To meet these demands, the talk will highlight the limitations of
conventional processors used in these systems and the need to adopt high
performance technologies such as multicore processors, GPUs, and
accelerators. However, these introduce major certification challenges,
particularly under stringent functional safety standards like ISO 26262
and DO 178C, which impose strict constraints on software design and
verification.
Several strategies to reconcile performance with assurance will be
presented which have been developed and validated over several years in
EU and ESA-funded research projects in collaboration with industrial
partners. In addition, a standardisation perspective from RISC-V and
ESA/ECSS standardisation activities will be provided.
Speaker Bio
Dr. Leonidas Kosmidis is Leading Researcher at the Barcelona
Supercomputing Center (BSC) and Faculty Member at the Universitat
Politècnica de Catalunya (UPC).
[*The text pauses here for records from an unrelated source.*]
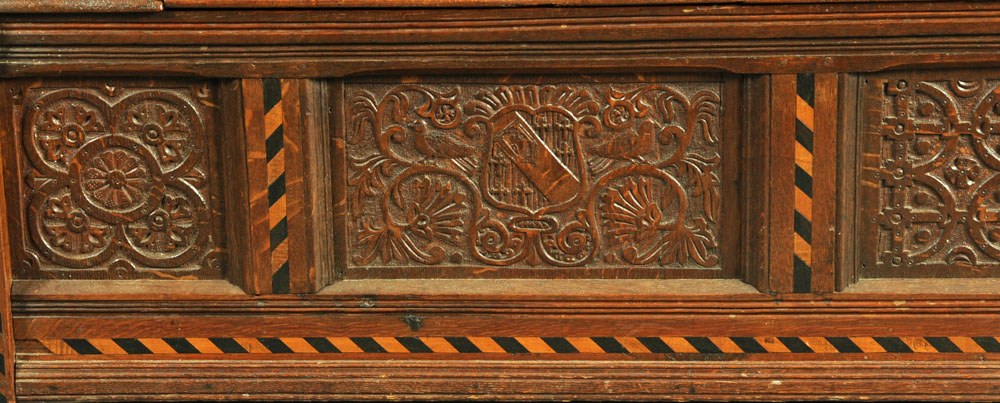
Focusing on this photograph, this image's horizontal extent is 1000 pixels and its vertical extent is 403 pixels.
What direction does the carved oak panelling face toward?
toward the camera
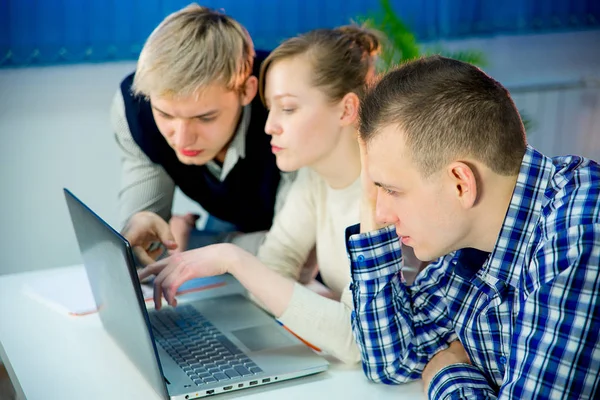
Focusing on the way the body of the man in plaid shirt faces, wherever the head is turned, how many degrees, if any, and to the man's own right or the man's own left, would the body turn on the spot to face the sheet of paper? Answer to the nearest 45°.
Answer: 0° — they already face it

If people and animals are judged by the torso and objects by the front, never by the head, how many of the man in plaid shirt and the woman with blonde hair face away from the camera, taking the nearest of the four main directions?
0

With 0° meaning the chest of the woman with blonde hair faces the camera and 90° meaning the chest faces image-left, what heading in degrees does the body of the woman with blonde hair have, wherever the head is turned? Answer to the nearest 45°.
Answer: approximately 45°

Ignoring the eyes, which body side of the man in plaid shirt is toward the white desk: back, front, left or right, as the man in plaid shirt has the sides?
front

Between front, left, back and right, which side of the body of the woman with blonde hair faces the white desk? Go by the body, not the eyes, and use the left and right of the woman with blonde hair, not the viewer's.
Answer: front

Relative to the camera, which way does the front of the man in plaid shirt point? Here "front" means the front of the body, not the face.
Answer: to the viewer's left

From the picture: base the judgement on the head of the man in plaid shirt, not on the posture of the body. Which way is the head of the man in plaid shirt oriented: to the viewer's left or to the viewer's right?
to the viewer's left
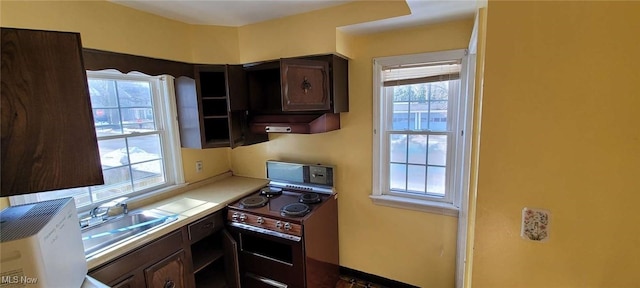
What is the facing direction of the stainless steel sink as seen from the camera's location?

He is leading the HADES (HArdware
Dependability for Embedded Systems) research Group at the High
Performance Embedded Systems (HPES) Laboratory of BSC, which focuses on
high performance embedded hardware such as GPUs, Multicores and
accelerators for safety critical systems, both at hardware and system
software level.
Dr. Kosmidis is the recipient of the RISC-V Educator of the Year Award
in 2019 from the RISC-V Foundation and an Honourable Mention for the
EuroSyS Roger Needham PhD Award in 2018, which is awarded to the best
PhD thesis in Europe in the area of Systems. He has been the Principal
Investigator of several projects funded by the European Space Agency
(ESA) such as the GPU4S (GPU for Space), "Formal Methods for GPUs", and
the Horizon Europe METASAT project funded by the European Commission, as
well as projects funded by industry such as the Airbus Defence and
Space, which focus on the adoption of GPUs in space and avionics
systems, including their certification. He is also participating in
several standardisation efforts regarding GPU programming in safety
critical systems within Khronos, in Vulkan SC and SYCL SC, as well as an
external expert for the revision of the ECSS standards ECSS-E-ST-20-40
and ECSS-Q-ST-60-02C on ASIC, FPGA and IP Core developments, the
development of the ADHA specification and the use of hardware
autocoding. He is also involved in RISC-V standardization, in which he
serves as Vice-Chair of the RVM TG, and participates in several safety
critical SIGs and TGs such as the Space SIG, PQC, Crypto and others.